LA VECCHIAIA NELLA STORIA E NEL MITO, cicerone, anziani, senatori,

Nell'antica Roma

la figura del vecchio saggio e moderato si pone come custode della tradizione e della sacralità dello stato

Nell'antica Roma dei primordi, come riferisce Varrone, i vecchi poveri ed inutili erano invitati (o costretti) a gettarsi nel Tevere.
Delle epoche successive ci rimangono testimonianze riguardanti vecchi ricchi e potenti. La "res pubblica" romana era gestita da una oligarchia conservatrice, i cui senatori, ricchi proprietari terrieri, erano anziani. Nelle famiglie il pater aveva potere assoluto.
Vivo era il culto degli antenati, le cui maschere di cera venivano conservate religiosamente in un armadietto della casa.
I giovani mal tolleravano questa situazione familiare di dipendenza, ma dovevano mordere il freno, a causa di leggi molto severe, che punivano chi avesse maltrattato i vecchi genitori. Ciò spiega il successo di quelle commedie plautine, in cui il vecchio viene sbeffeggiato e deriso, unico modo, probabilmente, per esplicitare il malcontento dei giovani, repressi dalla autorità e dalla avarizia paterna.

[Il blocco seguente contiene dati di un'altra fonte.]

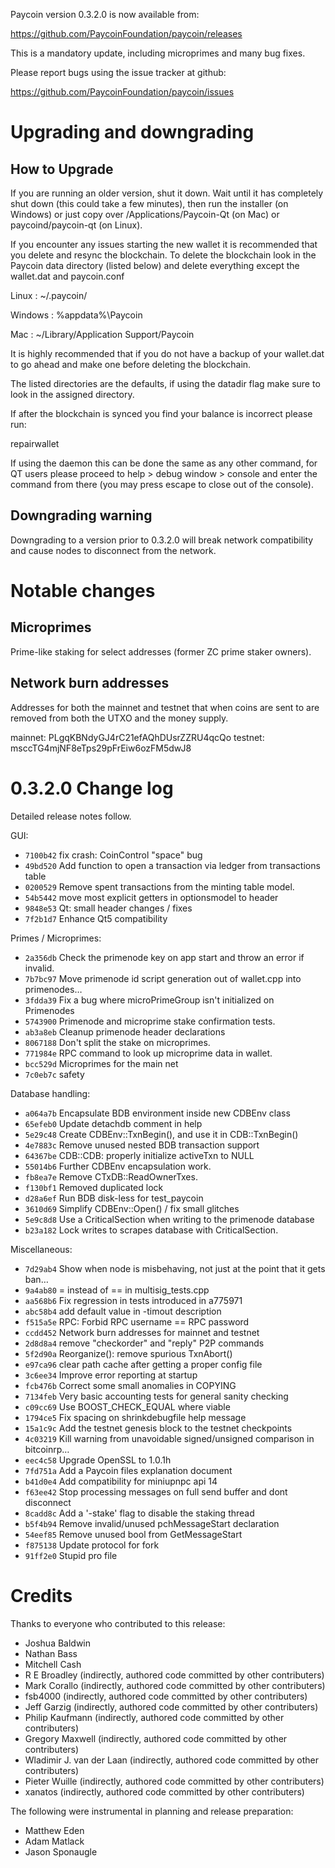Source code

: Paycoin version 0.3.2.0 is now available from:

  https://github.com/PaycoinFoundation/paycoin/releases

This is a mandatory update, including microprimes and many bug fixes.

Please report bugs using the issue tracker at github:

  https://github.com/PaycoinFoundation/paycoin/issues

Upgrading and downgrading
=========================

How to Upgrade
--------------

If you are running an older version, shut it down. Wait until it has completely
shut down (this could take a few minutes), then run the installer (on Windows)
or just copy over /Applications/Paycoin-Qt (on Mac) or paycoind/paycoin-qt (on Linux).

If you encounter any issues starting the new wallet it is recommended that you delete and resync the blockchain. To delete the blockchain look in the
Paycoin data directory (listed below) and delete everything except the wallet.dat and paycoin.conf

Linux : ~/.paycoin/

Windows : %appdata%\Paycoin

Mac : ~/Library/Application Support/Paycoin

It is highly recommended that if you do not have a backup of your wallet.dat
to go ahead and make one before deleting the blockchain.

The listed directories are the defaults, if using the datadir flag make sure to
look in the assigned directory.

If after the blockchain is synced you find your balance is incorrect please run:

repairwallet

If using the daemon this can be done the same as any other command, for QT users
please proceed to help > debug window > console and enter the command from there
(you may press escape to close out of the console).

Downgrading warning
---------------------
Downgrading to a version prior to 0.3.2.0 will break network compatibility and
cause nodes to disconnect from the network.

Notable changes
===============

Microprimes
-----------
Prime-like staking for select addresses (former ZC prime staker owners).

Network burn addresses
----------------------
Addresses for both the mainnet and testnet that when coins are sent to are
removed from both the UTXO and the money supply.

mainnet: PLgqKBNdyGJ4rC21efAQhDUsrZZRU4qcQo
testnet: msccTG4mjNF8eTps29pFrEiw6ozFM5dwJ8

0.3.2.0 Change log
===================

Detailed release notes follow.

GUI:
- `7100b42` fix crash: CoinControl "space" bug
- `49bd520` Add function to open a transaction via ledger from transactions table
- `0200529` Remove spent transactions from the minting table model.
- `54b5442` move most explicit getters in optionsmodel to header
- `9848e53` Qt: small header changes / fixes
- `7f2b1d7` Enhance Qt5 compatibility

Primes / Microprimes:
- `2a356db` Check the primenode key on app start and throw an error if invalid.
- `7b7bc97` Move primenode id script generation out of wallet.cpp into primenodes…
- `3fdda39` Fix a bug where microPrimeGroup isn't initialized on Primenodes
- `5743900` Primenode and microprime stake confirmation tests.
- `ab3a8eb` Cleanup primenode header declarations
- `8067188` Don't split the stake on microprimes.
- `771984e` RPC command to look up microprime data in wallet.
- `bcc529d` Microprimes for the main net
- `7c0eb7c` safety

Database handling:
- `a064a7b` Encapsulate BDB environment inside new CDBEnv class
- `65efeb0` Update detachdb comment in help
- `5e29c48` Create CDBEnv::TxnBegin(), and use it in CDB::TxnBegin()
- `4e7883c` Remove unused nested BDB transaction support
- `64367be` CDB::CDB: properly initialize activeTxn to NULL
- `55014b6` Further CDBEnv encapsulation work.
- `fb8ea7e` Remove CTxDB::ReadOwnerTxes.
- `f130bf1` Removed duplicated lock
- `d28a6ef` Run BDB disk-less for test_paycoin
- `3610d69` Simplify CDBEnv::Open() / fix small glitches
- `5e9c8d8` Use a CriticalSection when writing to the primenode database
- `b23a182` Lock writes to scrapes database with CriticalSection.

Miscellaneous:
- `7d29ab4` Show when node is misbehaving, not just at the point that it gets ban…
- `9a4ab80` = instead of == in multisig_tests.cpp
- `aa568b6` Fix regression in tests introduced in a775971
- `abc58b4` add default value in -timout description
- `f515a5e` RPC: Forbid RPC username == RPC password
- `ccdd452` Network burn addresses for mainnet and testnet
- `2d8d8a4` remove "checkorder" and "reply" P2P commands
- `5f2d90a` Reorganize(): remove spurious TxnAbort()
- `e97ca96` clear path cache after getting a proper config file
- `3c6ee34` Improve error reporting at startup
- `fcb476b` Correct some small anomalies in COPYING
- `7134feb` Very basic accounting tests for general sanity checking
- `c09cc69` Use BOOST_CHECK_EQUAL where viable
- `1794ce5` Fix spacing on shrinkdebugfile help message
- `15a1c9c` Add the testnet genesis block to the testnet checkpoints
- `4c03219` Kill warning from unavoidable signed/unsigned comparison in bitcoinrp…
- `eec4c58` Upgrade OpenSSL to 1.0.1h
- `7fd751a` Add a Paycoin files explanation document
- `b41d0e4` Add compatibility for miniupnpc api 14
- `f63ee42` Stop processing messages on full send buffer and dont disconnect
- `8cadd8c` Add a '-stake' flag to disable the staking thread
- `b5f4b94` Remove invalid/unused pchMessageStart declaration
- `54eef85` Remove unused bool from GetMessageStart
- `f875138` Update protocol for fork
- `91ff2e0` Stupid pro file

Credits
=======

Thanks to everyone who contributed to this release:

- Joshua Baldwin
- Nathan Bass
- Mitchell Cash
- R E Broadley (indirectly, authored code committed by other contributers)
- Mark Corallo (indirectly, authored code committed by other contributers)
- fsb4000 (indirectly, authored code committed by other contributers)
- Jeff Garzig (indirectly, authored code committed by other contributers)
- Philip Kaufmann (indirectly, authored code committed by other contributers)
- Gregory Maxwell (indirectly, authored code committed by other contributers)
- Wladimir J. van der Laan (indirectly, authored code committed by other contributers)
- Pieter Wuille (indirectly, authored code committed by other contributers)
- xanatos (indirectly, authored code committed by other contributers)

The following were instrumental in planning and release preparation:

- Matthew Eden
- Adam Matlack
- Jason Sponaugle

A partire dall'età dei Gracchi, tuttavia, i privilegi dei vecchi senatori diminuiscono per poi cessare con l'avvento dell'impero.
Anche il potere del pater familias vacilla.
In questo contesto va inserito il "De senectute" di Cicerone, una sorta di difesa d'ufficio della categoria, in cui la figura del vecchio saggio e moderato si pone come custode della tradizione e della sacralità dello stato, che può essere invece minacciato dalla irruenza giovanile.
Tale apologia della vecchiaia aristocratica, si colloca in un ambito fortemente ideologizzato ed è strumentale alla difesa della classe senatoriale conservatrice.